Technique evolution is the first. When Microsoft publishes detection guidance, attackers adapt. M-Trends 2026 found that the mean time from vulnerability disclosure to exploitation has dropped to negative seven days, meaning attackers are routinely exploiting before patches exist. Your rule that worked six months ago may catch 80% of current variants instead of 95%. Nobody notices unless someone tests.

Environmental drift is the second. Your M365 environment changes constantly: new applications deployed, new conditional access policies, new user populations onboarded, new integrations connected. Each change introduces attack surface your existing rules were not designed to cover. A rule written before you adopted Defender for Cloud Apps does not examine OAuth consent phishing through that workload.

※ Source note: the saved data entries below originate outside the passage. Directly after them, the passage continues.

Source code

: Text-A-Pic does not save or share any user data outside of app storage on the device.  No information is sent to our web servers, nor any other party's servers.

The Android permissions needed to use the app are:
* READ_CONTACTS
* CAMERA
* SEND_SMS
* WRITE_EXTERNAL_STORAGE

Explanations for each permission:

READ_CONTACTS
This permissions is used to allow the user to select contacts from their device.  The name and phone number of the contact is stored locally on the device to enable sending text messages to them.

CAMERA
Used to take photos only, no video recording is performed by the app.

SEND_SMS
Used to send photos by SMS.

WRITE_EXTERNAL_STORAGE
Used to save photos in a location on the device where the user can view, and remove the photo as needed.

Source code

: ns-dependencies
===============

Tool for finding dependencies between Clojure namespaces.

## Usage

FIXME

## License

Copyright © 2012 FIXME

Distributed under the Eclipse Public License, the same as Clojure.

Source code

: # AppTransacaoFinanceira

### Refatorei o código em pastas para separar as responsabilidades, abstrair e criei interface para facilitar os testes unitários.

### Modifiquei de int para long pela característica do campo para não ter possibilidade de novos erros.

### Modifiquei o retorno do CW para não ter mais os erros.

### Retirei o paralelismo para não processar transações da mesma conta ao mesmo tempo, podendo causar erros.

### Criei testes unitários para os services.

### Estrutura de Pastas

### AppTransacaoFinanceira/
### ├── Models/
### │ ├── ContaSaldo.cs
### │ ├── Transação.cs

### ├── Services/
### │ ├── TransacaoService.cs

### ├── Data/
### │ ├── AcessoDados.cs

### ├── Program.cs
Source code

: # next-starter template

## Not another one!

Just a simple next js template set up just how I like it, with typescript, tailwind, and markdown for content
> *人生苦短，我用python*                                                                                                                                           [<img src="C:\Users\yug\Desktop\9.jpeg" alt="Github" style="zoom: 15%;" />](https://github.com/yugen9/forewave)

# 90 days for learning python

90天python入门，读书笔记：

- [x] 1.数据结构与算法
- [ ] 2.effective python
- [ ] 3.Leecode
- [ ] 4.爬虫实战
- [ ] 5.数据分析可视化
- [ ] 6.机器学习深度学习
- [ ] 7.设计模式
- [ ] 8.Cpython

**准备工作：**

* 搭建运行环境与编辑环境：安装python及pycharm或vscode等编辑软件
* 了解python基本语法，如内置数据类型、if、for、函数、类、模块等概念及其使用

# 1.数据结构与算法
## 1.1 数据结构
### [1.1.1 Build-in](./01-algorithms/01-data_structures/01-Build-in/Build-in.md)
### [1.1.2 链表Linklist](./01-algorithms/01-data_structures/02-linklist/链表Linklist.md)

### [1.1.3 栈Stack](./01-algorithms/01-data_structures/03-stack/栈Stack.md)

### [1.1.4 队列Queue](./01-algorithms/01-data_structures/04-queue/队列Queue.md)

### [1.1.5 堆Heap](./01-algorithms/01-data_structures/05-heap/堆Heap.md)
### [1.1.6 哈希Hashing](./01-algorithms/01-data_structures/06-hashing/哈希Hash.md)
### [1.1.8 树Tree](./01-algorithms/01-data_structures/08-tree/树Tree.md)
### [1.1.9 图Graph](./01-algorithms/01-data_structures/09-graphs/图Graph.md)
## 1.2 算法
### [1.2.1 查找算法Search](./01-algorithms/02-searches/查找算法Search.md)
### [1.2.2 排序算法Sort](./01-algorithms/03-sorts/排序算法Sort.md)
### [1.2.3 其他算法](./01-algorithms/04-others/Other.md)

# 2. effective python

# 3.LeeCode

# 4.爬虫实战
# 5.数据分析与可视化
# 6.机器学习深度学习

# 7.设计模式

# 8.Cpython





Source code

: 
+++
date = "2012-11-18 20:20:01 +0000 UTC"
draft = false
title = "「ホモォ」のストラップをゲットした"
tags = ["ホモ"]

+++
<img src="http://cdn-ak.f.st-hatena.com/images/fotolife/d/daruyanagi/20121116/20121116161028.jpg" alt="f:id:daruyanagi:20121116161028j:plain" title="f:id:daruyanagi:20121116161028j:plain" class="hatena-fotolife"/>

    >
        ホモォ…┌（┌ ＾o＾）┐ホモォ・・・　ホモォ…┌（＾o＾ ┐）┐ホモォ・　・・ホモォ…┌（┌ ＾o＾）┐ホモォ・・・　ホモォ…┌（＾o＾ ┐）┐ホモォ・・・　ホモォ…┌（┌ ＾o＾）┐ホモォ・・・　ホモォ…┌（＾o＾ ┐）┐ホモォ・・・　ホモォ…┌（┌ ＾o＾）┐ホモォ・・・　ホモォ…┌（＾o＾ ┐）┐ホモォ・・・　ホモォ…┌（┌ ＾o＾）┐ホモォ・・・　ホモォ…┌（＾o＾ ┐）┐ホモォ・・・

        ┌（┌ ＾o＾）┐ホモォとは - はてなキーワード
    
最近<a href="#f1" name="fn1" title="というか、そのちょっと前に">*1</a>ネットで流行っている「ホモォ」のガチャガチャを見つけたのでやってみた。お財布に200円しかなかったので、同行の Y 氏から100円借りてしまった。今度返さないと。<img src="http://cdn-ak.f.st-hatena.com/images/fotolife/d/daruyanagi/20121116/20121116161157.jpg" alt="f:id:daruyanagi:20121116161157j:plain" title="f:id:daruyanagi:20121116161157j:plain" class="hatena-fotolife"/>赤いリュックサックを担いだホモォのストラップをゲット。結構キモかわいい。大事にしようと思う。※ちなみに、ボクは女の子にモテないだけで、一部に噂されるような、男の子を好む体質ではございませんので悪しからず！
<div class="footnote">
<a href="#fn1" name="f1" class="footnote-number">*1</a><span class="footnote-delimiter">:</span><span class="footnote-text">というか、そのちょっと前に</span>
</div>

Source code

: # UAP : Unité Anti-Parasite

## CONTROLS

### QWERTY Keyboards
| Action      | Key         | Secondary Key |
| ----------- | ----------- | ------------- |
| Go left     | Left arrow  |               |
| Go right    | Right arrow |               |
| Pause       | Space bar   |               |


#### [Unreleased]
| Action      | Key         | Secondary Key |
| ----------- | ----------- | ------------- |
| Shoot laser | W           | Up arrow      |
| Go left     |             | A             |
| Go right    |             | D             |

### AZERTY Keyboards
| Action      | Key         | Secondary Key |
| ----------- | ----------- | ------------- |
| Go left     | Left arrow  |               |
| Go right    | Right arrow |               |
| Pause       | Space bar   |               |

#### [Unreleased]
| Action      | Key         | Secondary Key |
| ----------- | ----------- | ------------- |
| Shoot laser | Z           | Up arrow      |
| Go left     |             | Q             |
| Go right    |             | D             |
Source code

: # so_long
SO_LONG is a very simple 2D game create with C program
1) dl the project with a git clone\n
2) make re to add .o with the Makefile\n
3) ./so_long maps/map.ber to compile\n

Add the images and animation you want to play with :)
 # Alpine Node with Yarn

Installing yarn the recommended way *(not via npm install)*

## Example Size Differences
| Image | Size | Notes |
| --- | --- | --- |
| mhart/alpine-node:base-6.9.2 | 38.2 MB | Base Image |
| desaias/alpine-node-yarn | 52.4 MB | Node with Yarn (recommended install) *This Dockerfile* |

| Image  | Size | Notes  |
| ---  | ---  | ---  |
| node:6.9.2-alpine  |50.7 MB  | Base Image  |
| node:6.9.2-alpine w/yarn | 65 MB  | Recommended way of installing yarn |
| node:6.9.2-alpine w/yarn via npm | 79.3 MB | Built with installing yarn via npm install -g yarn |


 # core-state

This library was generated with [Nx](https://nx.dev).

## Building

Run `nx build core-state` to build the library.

Rule atrophy is the third. A rule that has not fired in 12 months is either a well-targeted detection for a rare event or a broken rule that would not fire even if the attack occurred. Without validation, there is no way to tell the difference. A 2025 analysis found 13% of SIEM detection rules are non-functional due to misconfigured data sources and missing log fields. Organizations accumulate silent failures.

The coverage ratio is not a number you calculate once. It changes as your environment evolves, attackers adapt, and rules age without maintenance. Hunting reveals whether your detections still work. When a hunt finds evidence of a technique that should have triggered an existing rule, it surfaces both a potential compromise and a detection failure simultaneously.